Crise sanitaire : un nouvel arrêt de travail dérogatoire

Ouverture des arrêts dérogatoires aux parents d’enfants handicapés

Droit aux IJSS

Dans le cadre de la crise sanitaire actuelle, de nombreux arrêts dérogatoires ont vu le jour. Cependant certaines situations n’étaient pas prises en compte. Par un décret du 21 avril 2020 (JO du 23), la possibilité de délivrance d’arrêt de travail dérogatoire est élargie aux parents d’enfant(s) handicapé(s) quel que soit l’âge de l’enfant. Les parents d’enfants handicapés majeurs sont éligibles.
Ainsi ces derniers pourront bénéficier des IJSS, sans condition d’affiliation minimale et sans délai de carence, pour les arrêts ayant débuté à compter du 12 mars, dès lors qu’ils se trouvent dans l’impossibilité de télétravailler.

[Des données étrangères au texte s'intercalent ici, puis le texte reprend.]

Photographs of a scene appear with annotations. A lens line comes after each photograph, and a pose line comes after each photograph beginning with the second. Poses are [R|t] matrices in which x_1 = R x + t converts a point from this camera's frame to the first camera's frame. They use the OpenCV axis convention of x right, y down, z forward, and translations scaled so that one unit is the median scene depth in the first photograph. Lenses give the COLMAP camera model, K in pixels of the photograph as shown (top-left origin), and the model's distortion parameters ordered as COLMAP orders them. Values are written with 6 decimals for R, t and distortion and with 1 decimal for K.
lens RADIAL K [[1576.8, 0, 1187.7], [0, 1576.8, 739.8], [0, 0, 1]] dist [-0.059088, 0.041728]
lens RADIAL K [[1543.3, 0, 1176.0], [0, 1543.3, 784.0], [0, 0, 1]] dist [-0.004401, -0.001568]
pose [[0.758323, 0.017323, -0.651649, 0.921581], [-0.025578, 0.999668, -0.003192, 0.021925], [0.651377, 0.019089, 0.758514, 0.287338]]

Indemnité complémentaire employeur

Par la combinaison des textes publiés ces dernières semaines, il semble que ces arrêts de travail sont aussi concernés par le versement de l’indemnité complémentaire employeur.
Ainsi, au regard de ces nouvelles dispositions légales, concernant le complément employeur il faut distinguer selon que le salarié concerné a plus ou moins d’un an d’ancienneté à la date de l’arrêt de travail :
• pour les salariés de plus d’un an d’ancienneté : les dispositions de la convention collective s’appliquent. Le maintien de salaire se fait à hauteur de 100% du salaire net conformément à l’avenant 40 du 10 décembre 1987 relatif à la mutualisation du risque maladie-accident de la convention collective SDLM.
• pour les salariés ayant moins d’un an d’ancienneté : au regard du principe de faveur ce sont les dispositions légales qui s’appliquent, soit un maintien de salaire à hauteur de 90% de la rémunération brute quelle que soit la durée totale d’indemnisation, et ce, sans délai de carence.

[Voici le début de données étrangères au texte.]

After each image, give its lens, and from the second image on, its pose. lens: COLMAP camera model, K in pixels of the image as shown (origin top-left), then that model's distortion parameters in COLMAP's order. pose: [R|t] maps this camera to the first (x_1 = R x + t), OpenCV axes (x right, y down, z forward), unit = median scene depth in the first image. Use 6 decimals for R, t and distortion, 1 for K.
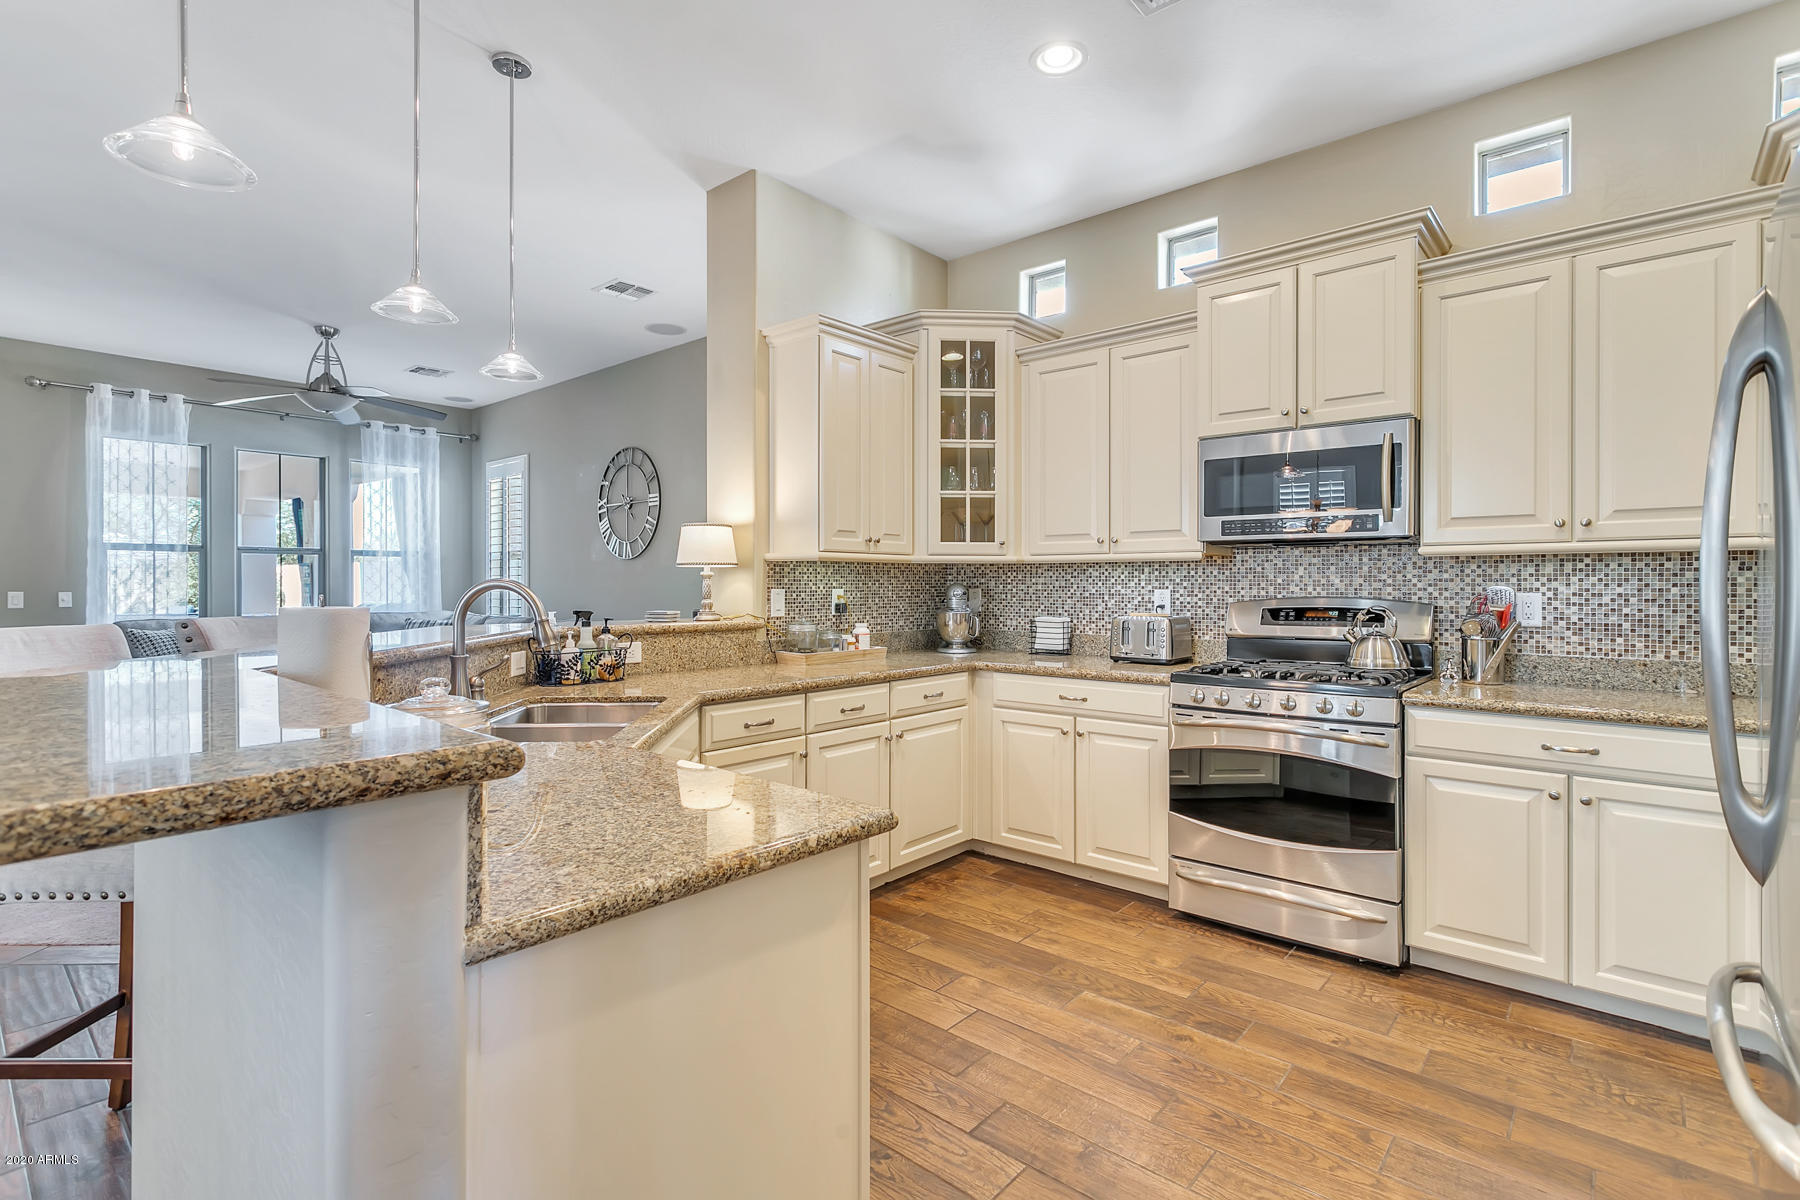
lens RADIAL K [[841.2, 0, 910.0], [0, 841.2, 590.7], [0, 0, 1]] dist [-0.002819, -0.000991]
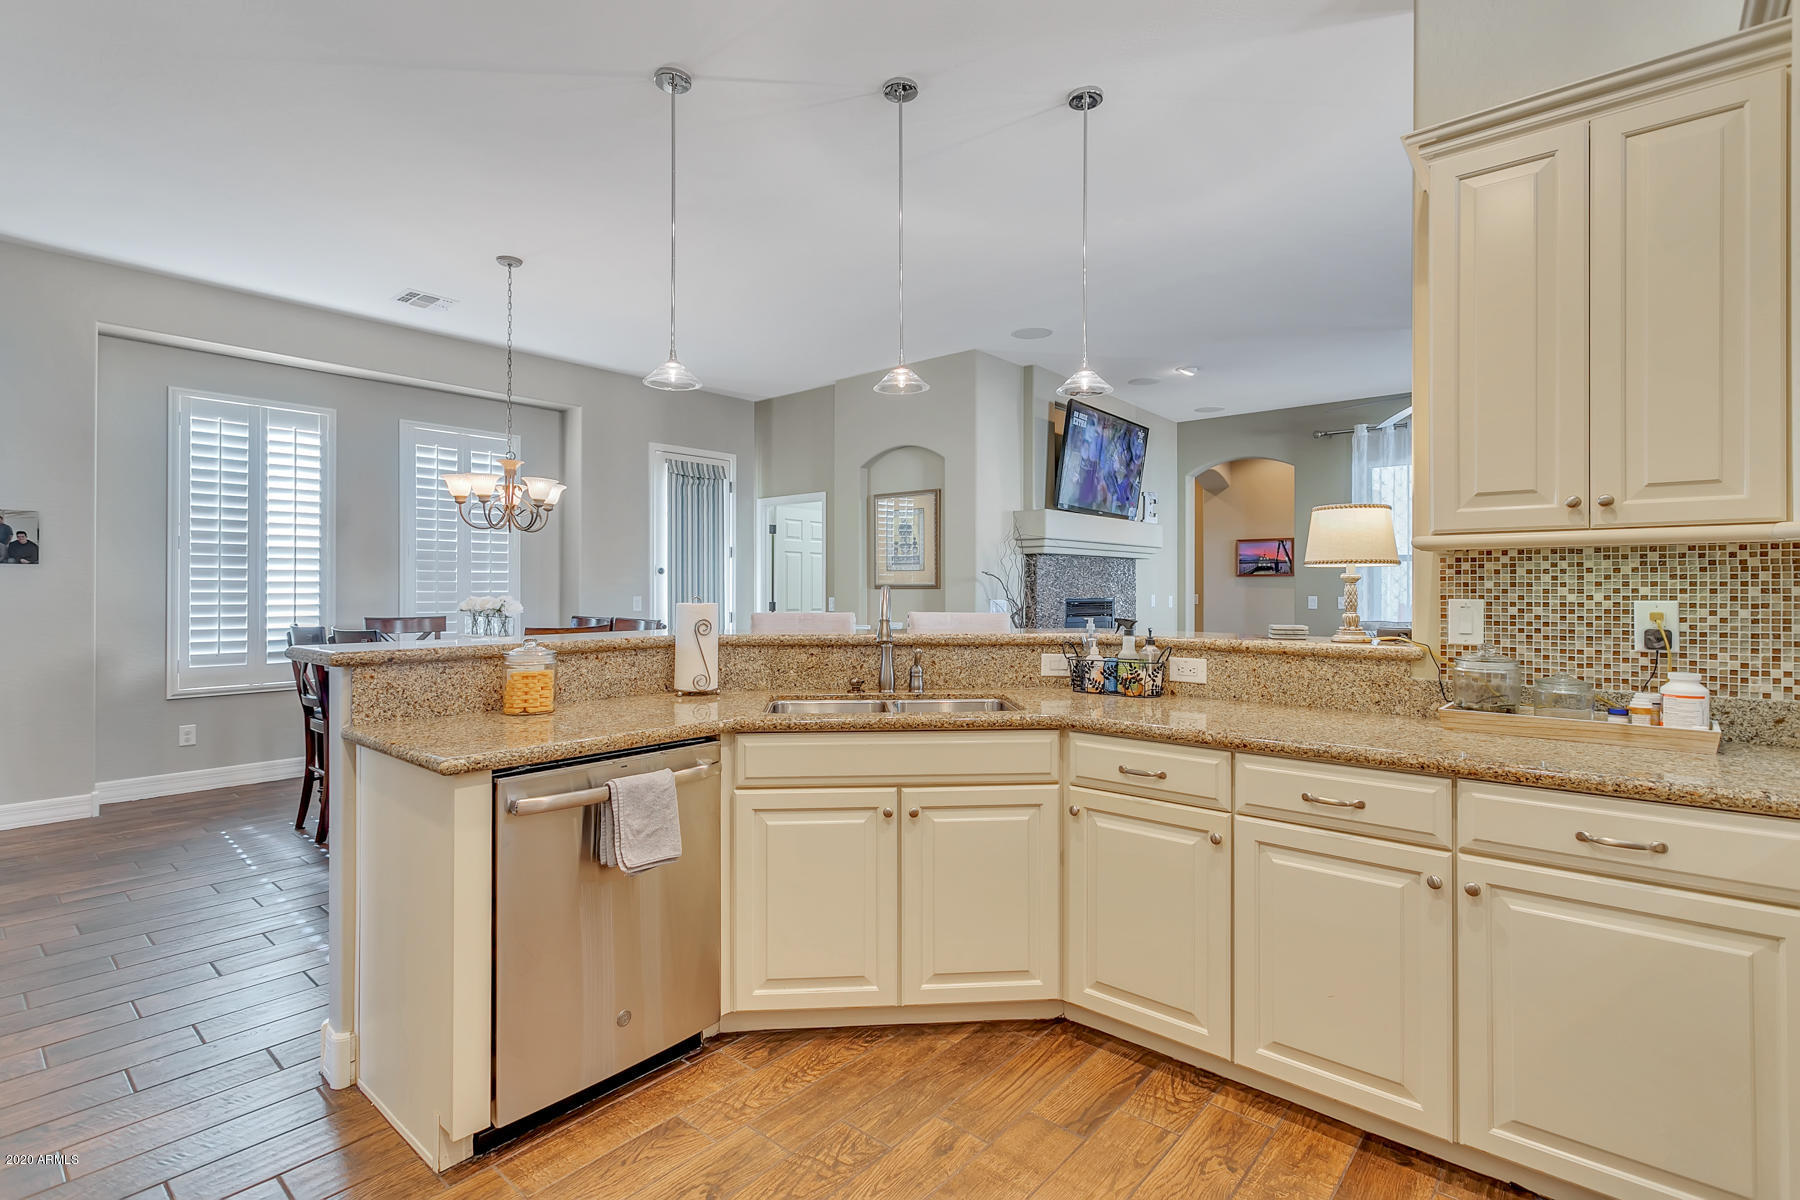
lens RADIAL K [[849.1, 0, 917.4], [0, 849.1, 588.0], [0, 0, 1]] dist [0.015527, -0.000421]
pose [[0.016599, -0.001544, -0.999861, 0.442299], [-0.008187, 0.999965, -0.001680, -0.005485], [0.999829, 0.008213, 0.016585, 0.582022]]
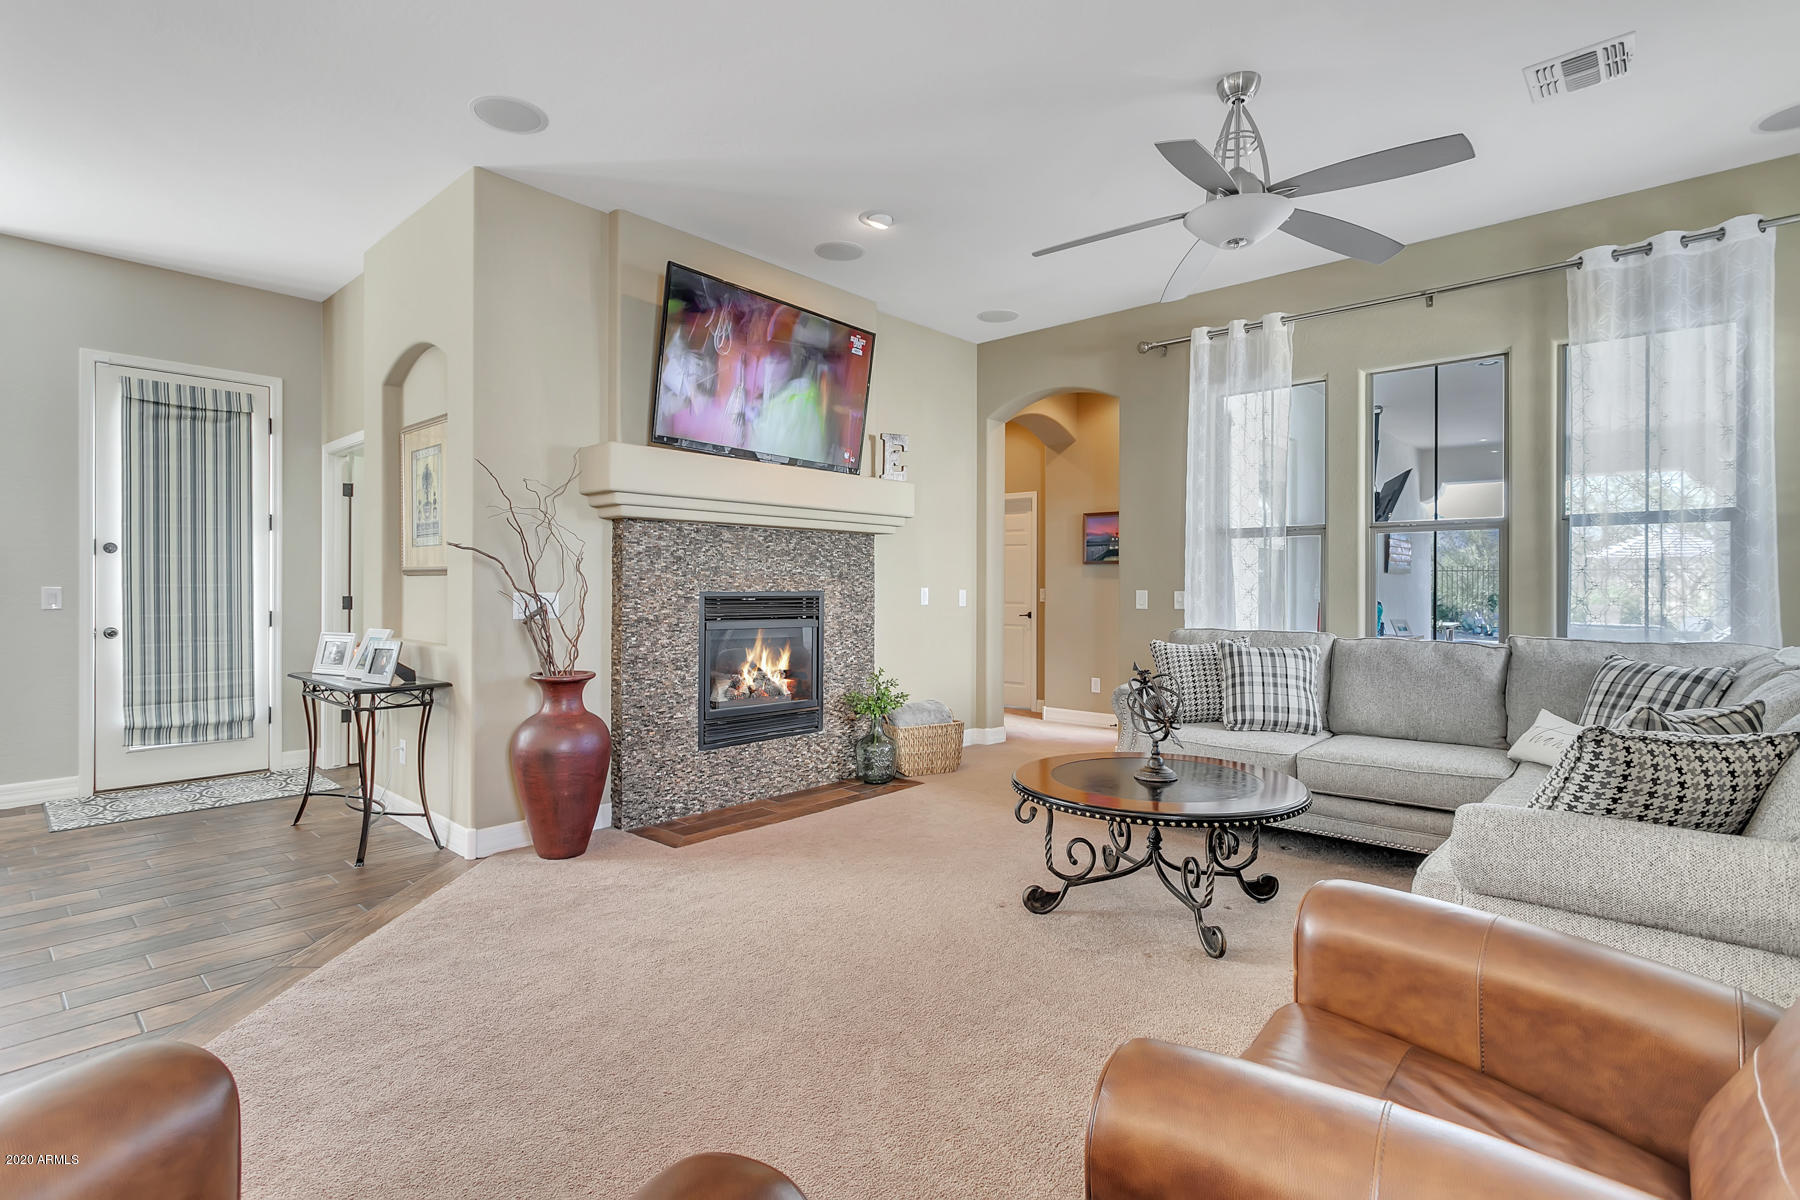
lens RADIAL K [[849.1, 0, 917.4], [0, 849.1, 588.0], [0, 0, 1]] dist [0.015527, -0.000421]
pose [[-0.013015, 0.002220, -0.999913, -0.261849], [-0.011589, 0.999930, 0.002371, 0.000569], [0.999848, 0.011619, -0.012988, 1.274475]]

Pour mémoire, selon la position du gouvernement si le salarié est concerné par une mesure d’activité partielle du fait de la fermeture de l’entreprise, de l’établissement, du service auquel il est rattaché, l’arrêt de travail dérogatoire n’a pas lieu d’être. Si toutefois ce dernier était concerné par une réduction d’horaire liée à la baisse d’activité, l’arrêt de travail peut être justifié. Cependant,  en cette hypothèse, le maintien de salaire doit être aligné sur la rémunération que le salarié aurait perçue s’il avait travaillé.
Concernant ces nouveaux arrêts de travail dérogatoires, par définition l’AG2R ne s’est pas prononcé. Nous savons, d’ores et déjà que concernant les arrêts de travail pour garde d’enfant de moins de 16 ans, l’AG2R ne prendra pas en charge le complément employeur. Actuellement la branche SDLM travaille à une solution pour pallier à cette problématique.

Durée de versement des IJSS pour les personnes soumises à une mesure d’isolement, d’éviction ou de maintien à domicile

Initialement, ces arrêts ont été prévus pour une durée de 21 jours, le décret du 21 avril lève cette limite. L’assuré bénéficie des IJSS maladie pour « la durée de la mesure ».

Concernant les parents d’enfant handicapé ou de moins de 16 ans, le droit aux IJSS maladie court pendant toute la durée de fermeture de l’établissement accueillant l’enfant.

Délivrance d’arrêts de travail par les médecins de ville

Actuellement, seule la CPAM a la possibilité d’établir des arrêts de travail dérogatoires (via une autodéclaration de la part de l’assuré ou une déclaration de l’employeur selon le motif des arrêts). Le décret du 21 avril ouvre la possibilité que ces arrêts soient établis par les médecins de ville.

Ces règles sont applicables aux arrêts de travail ayant débuté à compter du 12 mars 2020.